▶ _What you will do_
Go to the line below containing "is a micrograph" and print exactly from there through the line containing "of smooth muscle", both included. Print nothing else.

********

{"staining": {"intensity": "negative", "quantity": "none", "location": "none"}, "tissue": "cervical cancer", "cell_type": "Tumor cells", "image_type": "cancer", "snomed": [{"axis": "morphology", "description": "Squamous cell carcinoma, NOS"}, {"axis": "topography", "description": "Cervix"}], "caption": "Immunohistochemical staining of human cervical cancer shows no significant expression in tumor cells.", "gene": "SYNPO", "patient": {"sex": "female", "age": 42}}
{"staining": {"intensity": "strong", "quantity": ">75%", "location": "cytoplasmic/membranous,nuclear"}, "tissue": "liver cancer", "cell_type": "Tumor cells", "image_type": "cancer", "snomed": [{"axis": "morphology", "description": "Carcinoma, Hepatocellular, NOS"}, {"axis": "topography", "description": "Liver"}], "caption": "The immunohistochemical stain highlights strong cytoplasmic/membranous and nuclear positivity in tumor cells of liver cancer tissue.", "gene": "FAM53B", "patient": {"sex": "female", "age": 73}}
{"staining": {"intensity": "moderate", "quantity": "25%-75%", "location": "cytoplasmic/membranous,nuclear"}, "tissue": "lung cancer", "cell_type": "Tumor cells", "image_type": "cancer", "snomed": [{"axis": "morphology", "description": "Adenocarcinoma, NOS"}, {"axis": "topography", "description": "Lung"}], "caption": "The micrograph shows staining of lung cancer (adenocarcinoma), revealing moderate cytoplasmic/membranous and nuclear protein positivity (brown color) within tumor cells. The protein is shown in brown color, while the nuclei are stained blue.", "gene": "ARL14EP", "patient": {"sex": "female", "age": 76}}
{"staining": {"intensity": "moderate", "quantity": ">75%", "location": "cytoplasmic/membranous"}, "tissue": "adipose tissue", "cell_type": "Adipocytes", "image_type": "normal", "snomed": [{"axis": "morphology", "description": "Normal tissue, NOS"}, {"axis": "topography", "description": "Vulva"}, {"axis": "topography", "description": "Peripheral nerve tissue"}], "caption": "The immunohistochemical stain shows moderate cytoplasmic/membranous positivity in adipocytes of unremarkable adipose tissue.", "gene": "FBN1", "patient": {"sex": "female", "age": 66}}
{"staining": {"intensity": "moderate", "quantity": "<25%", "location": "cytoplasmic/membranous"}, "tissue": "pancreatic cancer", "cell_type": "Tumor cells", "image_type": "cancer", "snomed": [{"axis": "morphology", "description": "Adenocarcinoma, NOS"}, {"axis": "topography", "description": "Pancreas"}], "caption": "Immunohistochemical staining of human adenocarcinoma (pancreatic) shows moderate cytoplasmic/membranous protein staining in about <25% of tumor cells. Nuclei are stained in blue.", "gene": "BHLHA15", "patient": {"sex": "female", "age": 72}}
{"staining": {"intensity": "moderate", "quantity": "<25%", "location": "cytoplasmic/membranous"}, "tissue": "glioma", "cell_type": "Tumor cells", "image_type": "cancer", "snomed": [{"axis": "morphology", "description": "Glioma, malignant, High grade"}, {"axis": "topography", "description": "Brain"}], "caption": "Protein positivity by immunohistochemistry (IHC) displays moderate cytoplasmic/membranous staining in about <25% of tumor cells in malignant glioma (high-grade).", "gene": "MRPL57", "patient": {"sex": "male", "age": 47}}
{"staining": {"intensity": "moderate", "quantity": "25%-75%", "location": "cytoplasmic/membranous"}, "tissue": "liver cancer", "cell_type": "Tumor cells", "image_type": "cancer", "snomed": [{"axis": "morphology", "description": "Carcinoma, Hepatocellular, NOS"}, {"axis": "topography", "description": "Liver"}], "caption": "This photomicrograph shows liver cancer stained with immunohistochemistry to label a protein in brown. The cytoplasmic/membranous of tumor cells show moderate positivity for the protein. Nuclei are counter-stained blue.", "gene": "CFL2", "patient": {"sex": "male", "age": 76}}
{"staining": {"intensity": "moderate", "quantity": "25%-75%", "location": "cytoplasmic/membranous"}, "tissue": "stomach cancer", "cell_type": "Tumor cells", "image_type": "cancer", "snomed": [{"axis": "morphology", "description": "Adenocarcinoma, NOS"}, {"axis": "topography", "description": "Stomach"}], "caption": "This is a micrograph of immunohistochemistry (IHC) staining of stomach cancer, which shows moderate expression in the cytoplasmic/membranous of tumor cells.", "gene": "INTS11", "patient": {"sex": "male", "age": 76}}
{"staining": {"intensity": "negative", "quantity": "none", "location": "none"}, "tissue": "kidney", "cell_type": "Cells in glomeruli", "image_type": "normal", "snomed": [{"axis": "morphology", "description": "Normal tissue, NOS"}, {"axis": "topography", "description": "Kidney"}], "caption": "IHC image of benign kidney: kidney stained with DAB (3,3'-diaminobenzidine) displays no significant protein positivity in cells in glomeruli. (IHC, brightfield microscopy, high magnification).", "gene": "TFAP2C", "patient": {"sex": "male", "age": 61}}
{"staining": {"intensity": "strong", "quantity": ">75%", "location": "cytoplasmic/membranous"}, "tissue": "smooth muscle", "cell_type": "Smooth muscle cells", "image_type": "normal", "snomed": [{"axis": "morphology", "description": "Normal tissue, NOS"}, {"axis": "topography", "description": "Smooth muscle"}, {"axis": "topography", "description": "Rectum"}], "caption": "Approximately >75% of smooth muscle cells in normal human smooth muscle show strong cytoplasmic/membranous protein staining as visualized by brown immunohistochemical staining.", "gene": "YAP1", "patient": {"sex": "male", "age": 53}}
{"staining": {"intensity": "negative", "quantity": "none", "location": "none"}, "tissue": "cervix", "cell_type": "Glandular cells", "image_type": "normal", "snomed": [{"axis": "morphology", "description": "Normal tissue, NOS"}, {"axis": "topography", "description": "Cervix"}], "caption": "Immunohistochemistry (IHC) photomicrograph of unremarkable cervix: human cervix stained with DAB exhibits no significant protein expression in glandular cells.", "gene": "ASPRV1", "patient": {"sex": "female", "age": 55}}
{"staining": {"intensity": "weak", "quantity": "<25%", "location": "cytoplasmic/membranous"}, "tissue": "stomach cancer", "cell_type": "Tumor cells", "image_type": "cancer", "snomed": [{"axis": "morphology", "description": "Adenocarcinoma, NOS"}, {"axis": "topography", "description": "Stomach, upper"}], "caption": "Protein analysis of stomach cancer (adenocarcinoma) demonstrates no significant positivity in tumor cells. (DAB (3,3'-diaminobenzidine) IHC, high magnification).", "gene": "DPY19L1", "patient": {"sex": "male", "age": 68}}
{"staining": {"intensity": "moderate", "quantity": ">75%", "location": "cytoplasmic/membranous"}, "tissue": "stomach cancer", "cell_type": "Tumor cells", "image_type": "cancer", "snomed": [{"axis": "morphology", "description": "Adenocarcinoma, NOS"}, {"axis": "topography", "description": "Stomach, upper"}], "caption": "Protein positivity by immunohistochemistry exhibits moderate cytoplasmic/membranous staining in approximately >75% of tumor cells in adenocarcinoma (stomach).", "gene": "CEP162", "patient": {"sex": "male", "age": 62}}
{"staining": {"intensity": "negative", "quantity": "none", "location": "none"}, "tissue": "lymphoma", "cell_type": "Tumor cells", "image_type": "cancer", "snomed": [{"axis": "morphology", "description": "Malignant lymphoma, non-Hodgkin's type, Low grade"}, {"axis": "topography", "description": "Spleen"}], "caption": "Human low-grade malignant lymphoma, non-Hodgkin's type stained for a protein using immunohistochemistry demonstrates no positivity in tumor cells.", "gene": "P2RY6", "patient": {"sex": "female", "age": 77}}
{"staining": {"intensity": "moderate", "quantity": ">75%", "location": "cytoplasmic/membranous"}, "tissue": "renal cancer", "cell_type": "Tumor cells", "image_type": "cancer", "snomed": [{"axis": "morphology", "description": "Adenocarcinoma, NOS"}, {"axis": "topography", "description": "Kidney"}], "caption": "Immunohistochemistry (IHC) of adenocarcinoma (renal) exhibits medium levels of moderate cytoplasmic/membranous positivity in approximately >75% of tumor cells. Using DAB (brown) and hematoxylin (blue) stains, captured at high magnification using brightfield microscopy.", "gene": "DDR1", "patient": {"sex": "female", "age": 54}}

********

▶ _Response to this task_
{"staining": {"intensity": "moderate", "quantity": "25%-75%", "location": "cytoplasmic/membranous"}, "tissue": "stomach cancer", "cell_type": "Tumor cells", "image_type": "cancer", "snomed": [{"axis": "morphology", "description": "Adenocarcinoma, NOS"}, {"axis": "topography", "description": "Stomach"}], "caption": "This is a micrograph of immunohistochemistry (IHC) staining of stomach cancer, which shows moderate expression in the cytoplasmic/membranous of tumor cells.", "gene": "INTS11", "patient": {"sex": "male", "age": 76}}
{"staining": {"intensity": "negative", "quantity": "none", "location": "none"}, "tissue": "kidney", "cell_type": "Cells in glomeruli", "image_type": "normal", "snomed": [{"axis": "morphology", "description": "Normal tissue, NOS"}, {"axis": "topography", "description": "Kidney"}], "caption": "IHC image of benign kidney: kidney stained with DAB (3,3'-diaminobenzidine) displays no significant protein positivity in cells in glomeruli. (IHC, brightfield microscopy, high magnification).", "gene": "TFAP2C", "patient": {"sex": "male", "age": 61}}
{"staining": {"intensity": "strong", "quantity": ">75%", "location": "cytoplasmic/membranous"}, "tissue": "smooth muscle", "cell_type": "Smooth muscle cells", "image_type": "normal", "snomed": [{"axis": "morphology", "description": "Normal tissue, NOS"}, {"axis": "topography", "description": "Smooth muscle"}, {"axis": "topography", "description": "Rectum"}], "caption": "Approximately >75% of smooth muscle cells in normal human smooth muscle show strong cytoplasmic/membranous protein staining as visualized by brown immunohistochemical staining.", "gene": "YAP1", "patient": {"sex": "male", "age": 53}}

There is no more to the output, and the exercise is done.